Thursday, March 29, 2012

Ridiculously Excitable

Just so you know, I obsessively check my blog stats, and I get crazy excited over like two pageviews. But what really makes me want to scream like a little girl is the audience page where it tells me where in the world the views are coming from. It blows my mind that anyone is reading this, but knowing that people all over the world have read/looked at anything I've done... just... ahhh! I love it! So, thank you so much for checking this out!

Oh, and I'm a little curious, is any of the stuff I say relevant to your lives where you live? Or am I just some weird sideshow-freak type read? Let me know. (And yes, that is a shameless ploy to get comments, since that's one stat I have 0 of...)

Thanks!
MHXGuide

Tuesday, March 27, 2012

Maybe Work on the Approach a Little

Friday night, after the hockey game, the team stuck around to sign autographs. Now, my sister is an autograph fanatic, so she and her friend waited to get their team posters signed. My friend and I opted out of the autograph signings because if we actually meet them, they're real people, and it's more fun to imagine them than actually think of the real person.

So, while we waited for Kate and Lindsey, Anna and I walked around the park because it was a BEAUTIFUL night. There's a road that cuts the park in half, and we were walking along it about to head back to my car when this guy walks up behind us and says something really quick so neither of us understood him. We stepped off the sidewalk, thinking he wanted by, but he just kept standing there looking at us. Then, he said (mostly to his shoes), "I was wondering... if maybe.. you'd liketogooutfor dinner with... menmifrend."

Both of us were shocked, and immediately said, "No, thank you," as politely as we could. He said ok, and we parted ways, but it was so bizarre. He wasn't creepy, but the randomness of the situation made it creepy. We weren't sure whether he was asking us on a date, or soliciting us. Made for an amusing story, though.

So, kudos, dude, for actually walking up to a couple of girls and asking them out. Just work on that confidence level and the setting a little. You'll be unstoppable. :)

Sunday, March 25, 2012

Unattainable Crush of the Week

Week 6- Steven Stamkos

He's one of the leading scorers in the NHL... and he's not even 23. Pretty damn impressive, I think. Here's my case:

Tell me that you don't think he could take you. Any way.

He scores... a lot. That's sexy.

» Provided entries
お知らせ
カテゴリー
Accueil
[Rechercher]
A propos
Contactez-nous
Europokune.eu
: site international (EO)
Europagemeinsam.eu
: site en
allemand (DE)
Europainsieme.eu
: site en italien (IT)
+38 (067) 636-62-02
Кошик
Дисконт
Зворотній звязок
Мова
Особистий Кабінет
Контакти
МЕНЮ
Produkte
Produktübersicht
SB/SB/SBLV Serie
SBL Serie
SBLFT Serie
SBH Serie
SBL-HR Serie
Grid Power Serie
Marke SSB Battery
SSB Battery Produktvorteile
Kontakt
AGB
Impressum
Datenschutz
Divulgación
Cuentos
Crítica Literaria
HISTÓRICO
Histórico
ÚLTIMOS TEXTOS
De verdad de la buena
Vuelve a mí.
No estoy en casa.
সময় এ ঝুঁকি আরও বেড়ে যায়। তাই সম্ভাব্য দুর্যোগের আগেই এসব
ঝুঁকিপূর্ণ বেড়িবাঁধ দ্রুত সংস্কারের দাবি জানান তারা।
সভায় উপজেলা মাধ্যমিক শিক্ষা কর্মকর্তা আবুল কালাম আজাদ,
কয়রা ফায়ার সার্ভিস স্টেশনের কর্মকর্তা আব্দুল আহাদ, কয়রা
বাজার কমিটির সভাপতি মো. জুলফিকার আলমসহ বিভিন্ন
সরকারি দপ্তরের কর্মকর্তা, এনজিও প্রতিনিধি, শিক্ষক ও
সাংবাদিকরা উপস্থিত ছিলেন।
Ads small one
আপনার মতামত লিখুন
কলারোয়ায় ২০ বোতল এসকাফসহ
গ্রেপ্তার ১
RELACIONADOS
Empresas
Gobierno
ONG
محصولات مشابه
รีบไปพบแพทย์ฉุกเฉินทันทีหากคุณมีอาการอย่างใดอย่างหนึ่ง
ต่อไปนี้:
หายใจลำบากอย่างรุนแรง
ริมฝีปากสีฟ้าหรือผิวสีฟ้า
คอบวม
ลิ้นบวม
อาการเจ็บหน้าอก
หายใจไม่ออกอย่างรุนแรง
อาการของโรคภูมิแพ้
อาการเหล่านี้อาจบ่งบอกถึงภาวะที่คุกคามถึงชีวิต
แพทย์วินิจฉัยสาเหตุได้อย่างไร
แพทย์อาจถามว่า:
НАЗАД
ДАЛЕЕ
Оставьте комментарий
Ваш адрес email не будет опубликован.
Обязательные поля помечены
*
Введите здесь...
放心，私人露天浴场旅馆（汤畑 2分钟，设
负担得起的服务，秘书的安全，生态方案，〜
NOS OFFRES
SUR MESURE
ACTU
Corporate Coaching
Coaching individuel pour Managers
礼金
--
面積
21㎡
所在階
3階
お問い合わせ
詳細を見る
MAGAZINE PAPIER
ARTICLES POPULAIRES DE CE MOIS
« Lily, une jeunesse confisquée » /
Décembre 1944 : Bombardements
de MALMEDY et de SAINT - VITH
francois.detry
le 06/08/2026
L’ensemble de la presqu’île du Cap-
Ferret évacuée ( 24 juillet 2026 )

» Questions
1. Identify every row that contains the string "site", treating uppercase and lowercase as different.
2. Pick up the hockey fan's blog entries where they stop and write the next part.

» Results
1.
: site international (EO)
: site en
: site en italien (IT)

2.
It's true. All he needs is a noble steed and a crown.

Wednesday, March 21, 2012

My Eyes Are Up Here

Every girl has dealt with it at some point. You're just minding your own business, and suddenly, you realize that some middle-aged, married man is ogling your boobs. So, here's my take on it.

I don't mind the staring, because as soon as I walk away I'm going to start talking about what a skeeze he was, and the more openly he does it, the funnier the story. That said, I don't stare at guys' neatly wrapped packages in public, and girls who do are called sluts by most people, so why is it ok for a man twice my age to stare at my chest? And, it's not just older men, it's the whole age spectrum from puberty on up. (Just to cover my ass, I'm aware that not every guy ogles women.)

Also, any guy I catch ogling is immediately in the red as far as attractiveness goes. Even the guys on my Unattainable list would become seriously less appealing because it's just tasteless.

My favorite story about this, though, is from when I was working in Disney World. My costume (uniform) was hideous and had an apron, so it didn't in any way accentuate my bust (which is rather large). I was running the register, and this boy (between ages 10-12) was ordering. My boobs were at eye level for him, and he never looked up from them. I was grinning, thinking about how I was going to tell my friends later, and then, the story got ten times better. His dad was staring at the exact same place his son was! It was priceless! It would have been a perfect internet meme.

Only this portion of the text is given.